Step by step solution

01

Set up the hypotheses

The null hypothesis (\( H_0 \)) is: Type of choice and chosen type aren't related. Alternative Hypothesis (\( H_a \)): Type of choice and chosen type are related.

02

Compute Expected Frequencies

The expected frequency for each cell in a contingency table is \(E = (Row Total * Column Total) / Grand Total \). Calculate this for all 5*2 cells in the given table.

03

Verify Chi-Square Test Conditions

All expected counts should be at least 5 for Chi-Square test validity. Check if all the calculated expected counts meet this condition.

04

Count the Degrees of Freedom

\ Degrees of freedom =(no. of rows - 1)*(no. of columns - 1)=(2 - 1) * (5 - 1) = 4.

05

Compute Test Statistic

Chi-square test statistic is \(\chi^2 = \sum ((Observed - Expected)^2 / Expected)\).
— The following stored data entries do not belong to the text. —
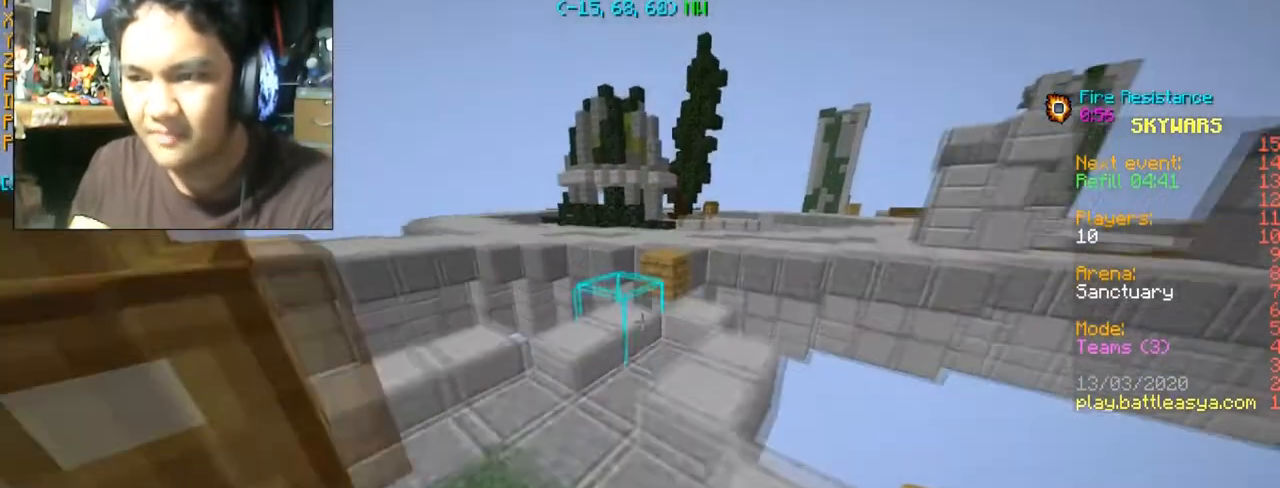
{"keys": ["w"], "mouse": [], "events": []}
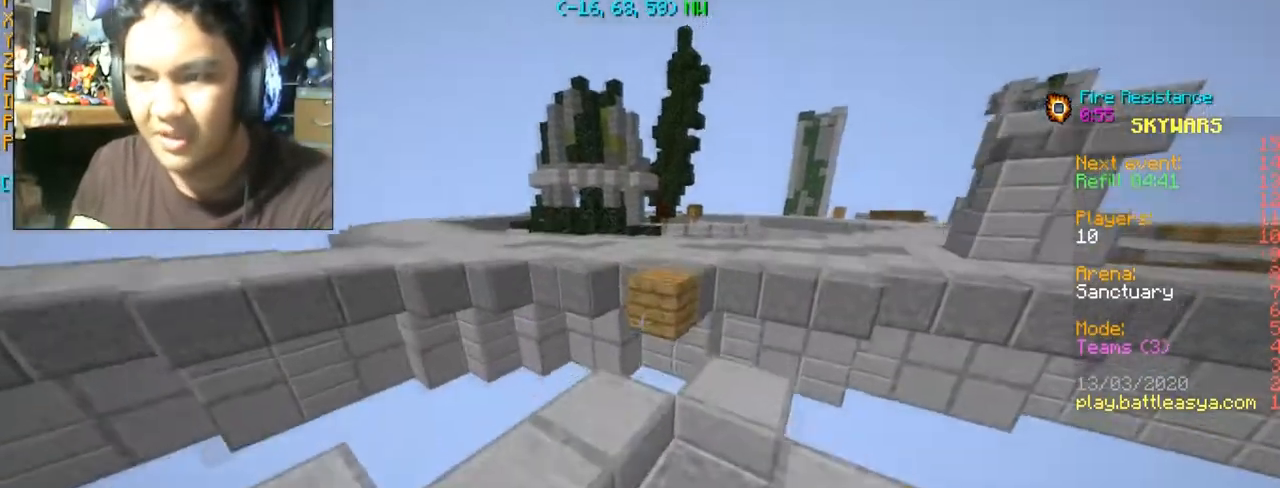
{"keys": [], "mouse": [], "events": [[200, "w", "up"], [300, "mouse_right", "down"], [400, "mouse_right", "up"]]}
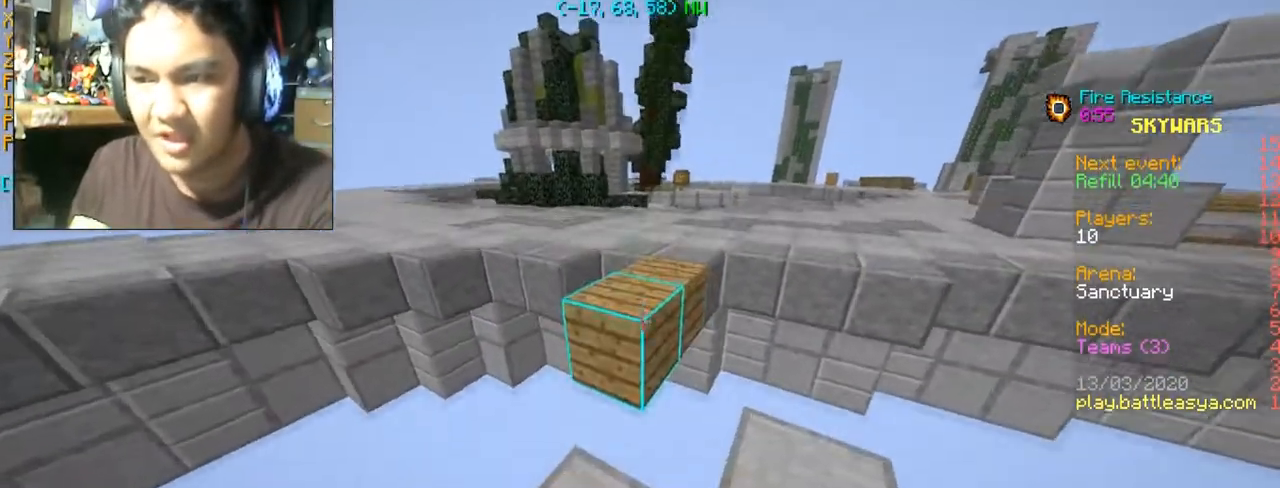
{"keys": [], "mouse": ["right"], "events": [[200, "mouse_right", "down"], [334, "mouse_right", "up"], [467, "mouse_right", "down"]]}
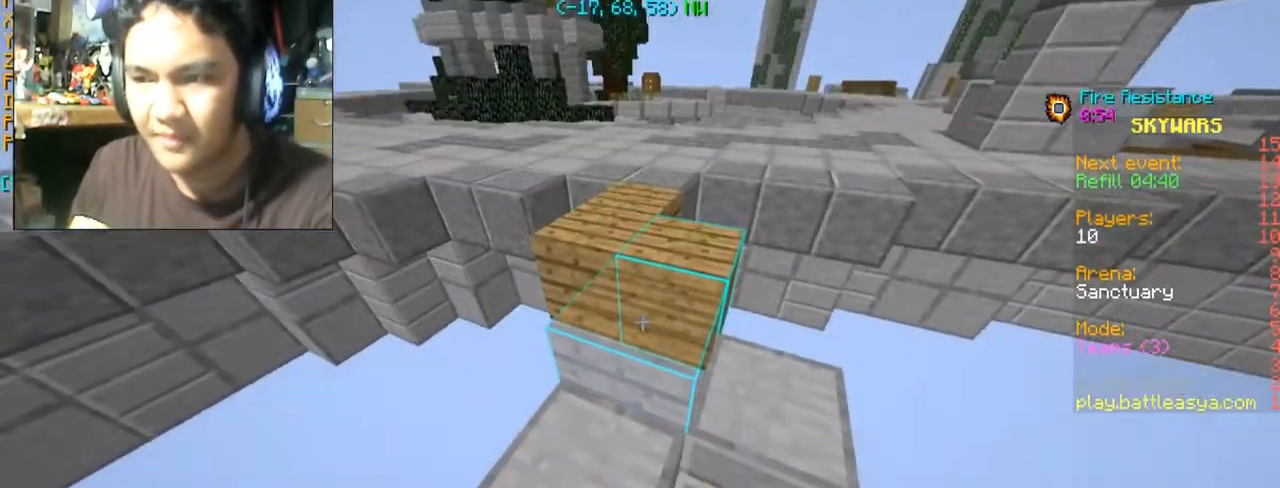
{"keys": ["w"], "mouse": [], "events": [[134, "mouse_right", "up"], [367, "w", "down"]]}
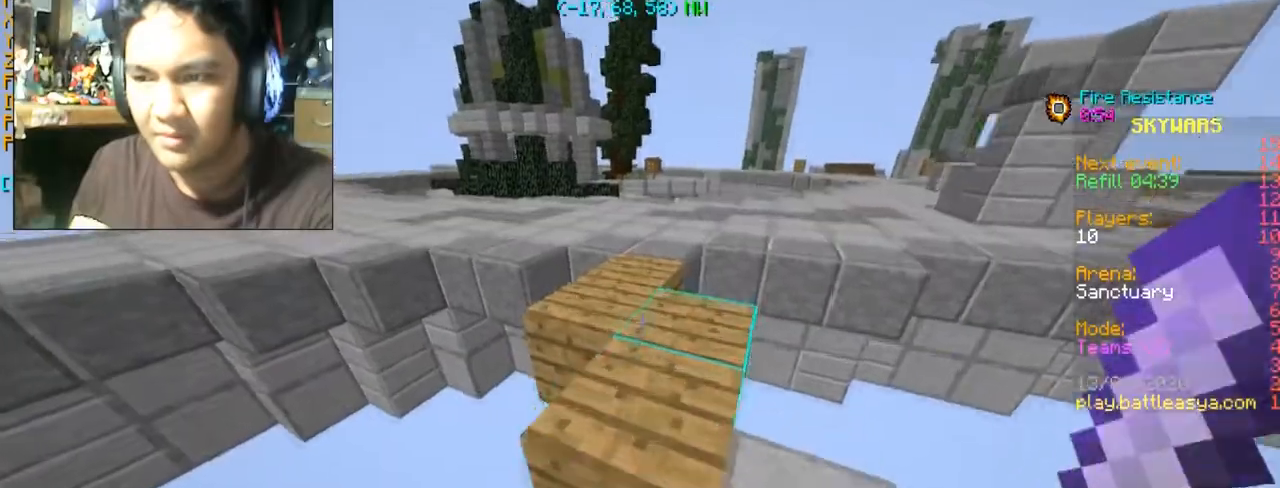
{"keys": ["space", "w"], "mouse": [], "events": [[267, "space", "down"]]}
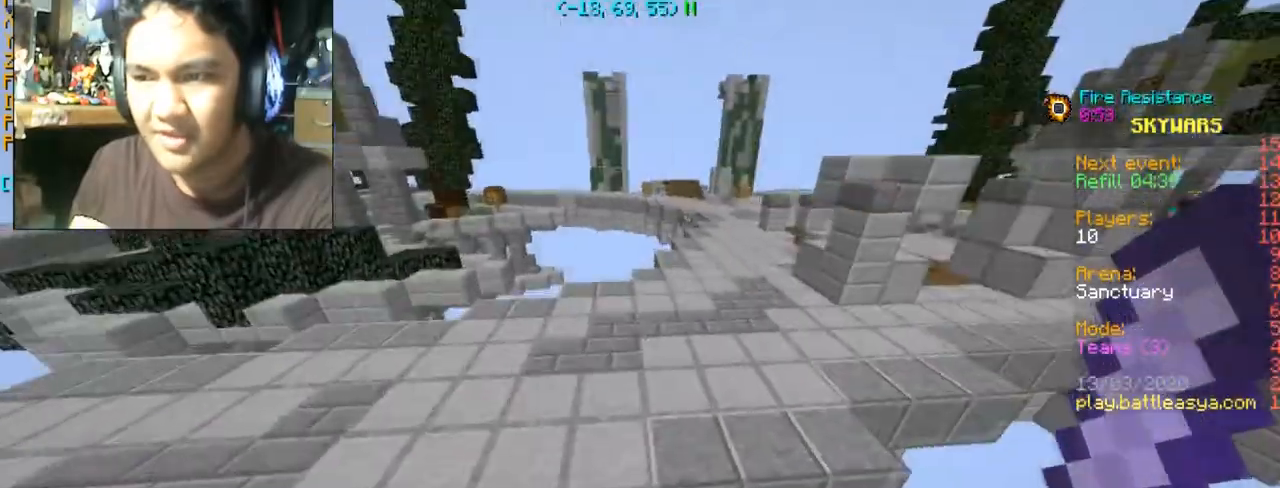
{"keys": ["space", "w"], "mouse": [], "events": [[67, "a", "down"], [67, "space", "up"], [300, "space", "down"], [334, "a", "up"]]}
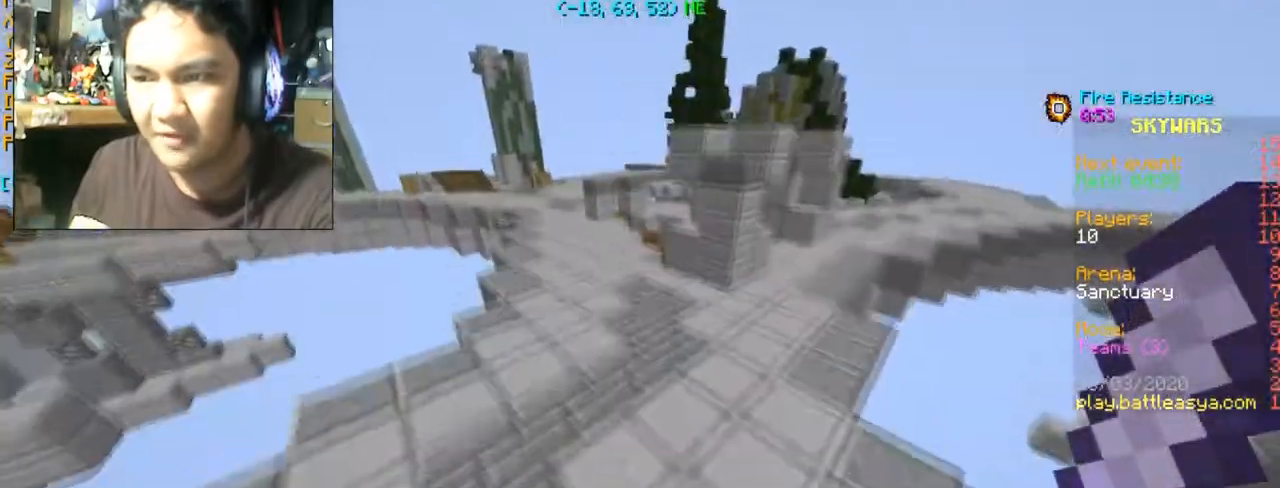
{"keys": ["space", "w"], "mouse": [], "events": []}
Observed is the given data, and Expected is from Step 2. Sum this ratio for all cells.

06

Find p-value

The p-value is the probability of getting a chi-square as extreme as the test statistic, given the null hypothesis is true. Use chi-square distribution table with df=4 (from step 4), or software to find this.

07

Draw Conclusions

If the p-value is less than the significance level (typically 0.05), reject the null hypothesis and conclude that the way people choose their favorite skittles flavor, by color or by actual flavor, does appear to be related to which type is chosen.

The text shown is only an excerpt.